Sports Day: The sports day is generally held in December. It is a gala event consisting of many sports competitions. There is a march past performed by the members of the student council. Students compete on behalf of their houses. There is intense competition between the houses. The feats of house members in the events are awarded points. The school with the most points wins the house cup.

Voyage: It is an inter-school event in which schools from within the city as well as abroad participate. The competitions include General Knowledge quiz, spelling quiz, musical band competition, poster making competition, classical dance competition, debate and elocution. The winning school is awarded the Voyage Trophy.

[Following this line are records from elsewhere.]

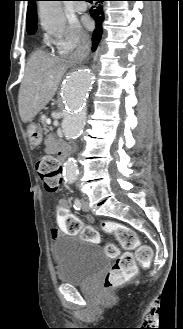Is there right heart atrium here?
I'll use <instances>...</instances> for the list:
<instances>
[{
	"mask_svg": "<svg viewBox=\"0 0 183 329\" xmlns=\"http://www.w3.org/2000/svg\"><path fill=\"white\" fill-rule=\"evenodd\" d=\"M46 39L64 54L70 52L75 46L88 43L87 34L77 22L72 23L61 36L52 38L46 35Z\"/></svg>",
	"mask_w": 183,
	"mask_h": 329,
	"instance_id": "1",
	"label": "right heart atrium"
}]
</instances>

Summer Coaching Camp: It is held during the summer vacation. The students, irrespective of their schools are coached for sports like Cricket, Football, Tennis, Karate, Table tennis, Skating and Basketball.

Teacher's Day: It is held on 5 September. There is a cultural program and the senior students are made teachers for a day.

Leadership Day: The new student council takes charge on this day. It is held at the beginning of the school year.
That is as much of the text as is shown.